The retention problem

Because views keep their parents alive, holding on to a small derived object can silently retain a much larger one in memory:

def get_txid(serialized_block: bytes) -> pbk.Txid:
    block = pbk.Block(serialized_block)
    return block.transactions[0].txid
    # The returned Txid is 32 bytes of data, but it keeps the entire
    # `block` (and the transaction view) alive for as long as the
    # caller holds it.

detach() promotes a view to an owned handle by allocating its own copy of the underlying C data.
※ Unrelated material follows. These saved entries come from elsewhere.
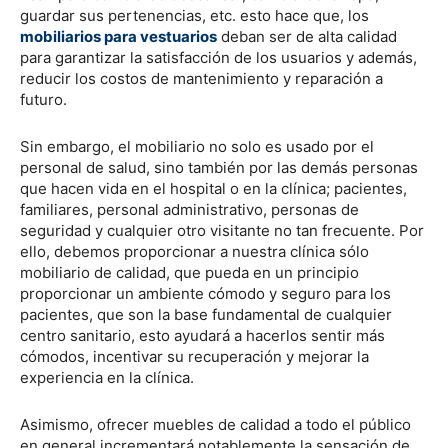
guardar sus pertenencias, etc. esto hace que, los
mobiliarios para vestuarios
deban ser de alta calidad
para garantizar la satisfacción de los usuarios y además,
reducir los costos de mantenimiento y reparación a
futuro.
Sin embargo, el mobiliario no solo es usado por el
personal de salud, sino también por las demás personas
que hacen vida en el hospital o en la clínica; pacientes,
familiares, personal administrativo, personas de
seguridad y cualquier otro visitante no tan frecuente. Por
ello, debemos proporcionar a nuestra clínica sólo
mobiliario de calidad, que pueda en un principio
proporcionar un ambiente cómodo y seguro para los
pacientes, que son la base fundamental de cualquier
centro sanitario, esto ayudará a hacerlos sentir más
cómodos, incentivar su recuperación y mejorar la
experiencia en la clínica.
Asimismo, ofrecer muebles de calidad a todo el público
en general incrementará notablemente la sensación de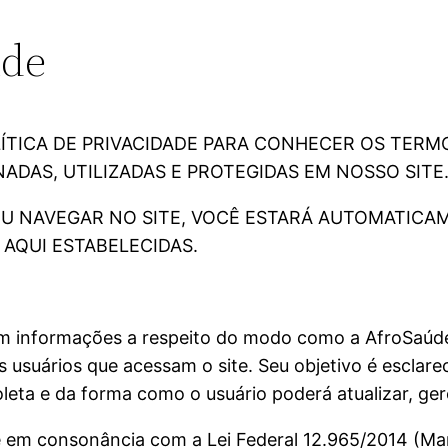
ade
LÍTICA DE PRIVACIDADE PARA CONHECER OS TER
DAS, UTILIZADAS E PROTEGIDAS EM NOSSO SITE
OU NAVEGAR NO SITE, VOCÊ ESTARÁ AUTOMATIC
 AQUI ESTABELECIDAS.
tém informações a respeito do modo como a AfroSaúde
usuários que acessam o site. Seu objetivo é esclare
eta e da forma como o usuário poderá atualizar, gere
se em consonância com a Lei Federal 12.965/2014 (Marc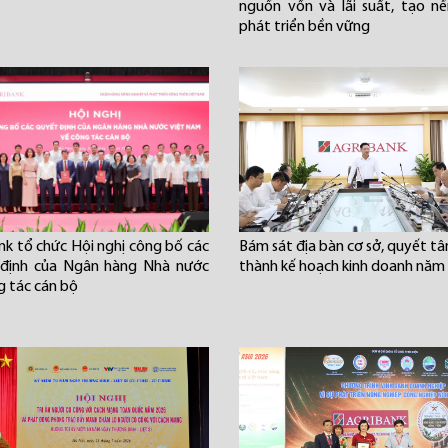
nguồn vốn và lãi suất, tạo n
phát triển bền vững
nk tổ chức Hội nghị công bố các
Bám sát địa bàn cơ sở, quyết t
 định của Ngân hàng Nhà nước
thành kế hoạch kinh doanh năm
g tác cán bộ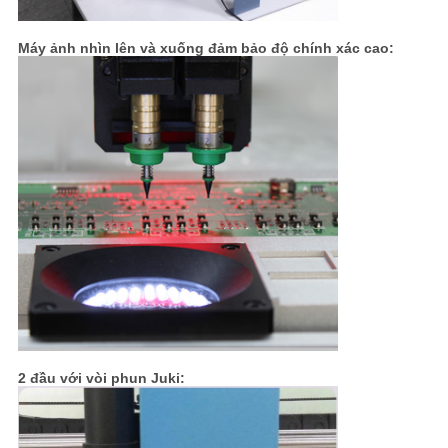
Máy ảnh nhìn lên và xuống đảm bảo độ chính xác cao:
2 đầu với vòi phun Juki: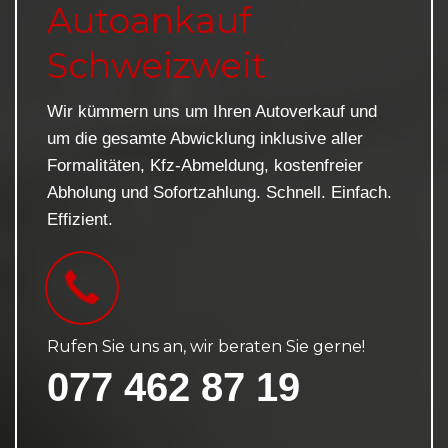
Autoankauf
Schweizweit
Wir kümmern uns um Ihren Autoverkauf und
um die gesamte Abwicklung inklusive aller
Formalitäten, Kfz-Abmeldung, kostenfreier
Abholung und Sofortzahlung. Schnell. Einfach.
Effizient.
Rufen Sie uns an, wir beraten Sie gerne!
077 462 87 19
After detaching, the object no longer depends on its parent, and the parent can be freed independently:

def get_txid(serialized_block: bytes) -> pbk.Txid:
    block = pbk.Block(serialized_block)
    return block.transactions[0].txid.detach()
    # The detached Txid owns its own C memory; `block` is freed as
    # soon as this function returns.

copy.copy and copy.deepcopy

Python's standard copy module is also supported:

import copy

txid = copy.copy(block.transactions[0].txid)
# Equivalent to `block.transactions[0].txid.detach()`, except
# `copy.copy` returns a *new* object and leaves the original
# view untouched.

The difference: detach() mutates the receiver in place (and returns self); copy.copy(obj) always returns a fresh instance. Both allocate the same underlying C copy.

For kernel objects, copy.deepcopy behaves identically to copy.copy — there is no observable mutable state reachable through these wrappers, so a "deep" copy is the same as a shallow one.

Types that cannot be detached also cannot be copied; copy.copy on them raises TypeError.